Saved data entries:
--------------------------------

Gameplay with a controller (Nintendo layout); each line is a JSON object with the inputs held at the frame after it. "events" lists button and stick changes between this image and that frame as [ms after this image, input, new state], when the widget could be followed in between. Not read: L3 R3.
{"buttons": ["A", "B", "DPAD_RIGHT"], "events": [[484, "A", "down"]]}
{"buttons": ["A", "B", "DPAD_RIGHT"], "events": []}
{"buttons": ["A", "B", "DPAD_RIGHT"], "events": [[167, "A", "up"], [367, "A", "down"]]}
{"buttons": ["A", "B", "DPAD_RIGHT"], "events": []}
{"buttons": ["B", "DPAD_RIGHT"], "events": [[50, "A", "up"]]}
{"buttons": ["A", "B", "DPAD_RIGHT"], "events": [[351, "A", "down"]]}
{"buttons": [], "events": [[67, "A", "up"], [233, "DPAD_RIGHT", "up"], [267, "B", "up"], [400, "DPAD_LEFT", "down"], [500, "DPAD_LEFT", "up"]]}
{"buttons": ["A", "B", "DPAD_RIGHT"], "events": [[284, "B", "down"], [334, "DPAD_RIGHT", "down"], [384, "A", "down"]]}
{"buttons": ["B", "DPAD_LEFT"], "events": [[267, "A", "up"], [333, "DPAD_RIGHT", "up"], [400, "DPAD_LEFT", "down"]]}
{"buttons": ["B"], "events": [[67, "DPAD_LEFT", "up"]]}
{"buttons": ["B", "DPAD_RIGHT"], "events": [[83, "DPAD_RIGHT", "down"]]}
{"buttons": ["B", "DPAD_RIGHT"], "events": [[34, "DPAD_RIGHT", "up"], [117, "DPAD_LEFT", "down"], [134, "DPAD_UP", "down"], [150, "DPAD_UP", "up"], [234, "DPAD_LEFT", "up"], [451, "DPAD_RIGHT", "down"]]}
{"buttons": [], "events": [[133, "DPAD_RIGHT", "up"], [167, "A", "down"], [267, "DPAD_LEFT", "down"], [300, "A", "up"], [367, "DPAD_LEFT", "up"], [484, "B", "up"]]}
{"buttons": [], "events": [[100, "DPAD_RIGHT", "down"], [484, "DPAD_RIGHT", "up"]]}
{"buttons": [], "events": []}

--------------------------------

▶ _WORK REQUEST_
Copy each line of the records verbatim.

▶ _TASK ANSWER_
Gameplay with a controller (Nintendo layout); each line is a JSON object with the inputs held at the frame after it. "events" lists button and stick changes between this image and that frame as [ms after this image, input, new state], when the widget could be followed in between. Not read: L3 R3.
{"buttons": ["A", "B", "DPAD_RIGHT"], "events": [[484, "A", "down"]]}
{"buttons": ["A", "B", "DPAD_RIGHT"], "events": []}
{"buttons": ["A", "B", "DPAD_RIGHT"], "events": [[167, "A", "up"], [367, "A", "down"]]}
{"buttons": ["A", "B", "DPAD_RIGHT"], "events": []}
{"buttons": ["B", "DPAD_RIGHT"], "events": [[50, "A", "up"]]}
{"buttons": ["A", "B", "DPAD_RIGHT"], "events": [[351, "A", "down"]]}
{"buttons": [], "events": [[67, "A", "up"], [233, "DPAD_RIGHT", "up"], [267, "B", "up"], [400, "DPAD_LEFT", "down"], [500, "DPAD_LEFT", "up"]]}
{"buttons": ["A", "B", "DPAD_RIGHT"], "events": [[284, "B", "down"], [334, "DPAD_RIGHT", "down"], [384, "A", "down"]]}
{"buttons": ["B", "DPAD_LEFT"], "events": [[267, "A", "up"], [333, "DPAD_RIGHT", "up"], [400, "DPAD_LEFT", "down"]]}
{"buttons": ["B"], "events": [[67, "DPAD_LEFT", "up"]]}
{"buttons": ["B", "DPAD_RIGHT"], "events": [[83, "DPAD_RIGHT", "down"]]}
{"buttons": ["B", "DPAD_RIGHT"], "events": [[34, "DPAD_RIGHT", "up"], [117, "DPAD_LEFT", "down"], [134, "DPAD_UP", "down"], [150, "DPAD_UP", "up"], [234, "DPAD_LEFT", "up"], [451, "DPAD_RIGHT", "down"]]}
{"buttons": [], "events": [[133, "DPAD_RIGHT", "up"], [167, "A", "down"], [267, "DPAD_LEFT", "down"], [300, "A", "up"], [367, "DPAD_LEFT", "up"], [484, "B", "up"]]}
{"buttons": [], "events": [[100, "DPAD_RIGHT", "down"], [484, "DPAD_RIGHT", "up"]]}
{"buttons": [], "events": []}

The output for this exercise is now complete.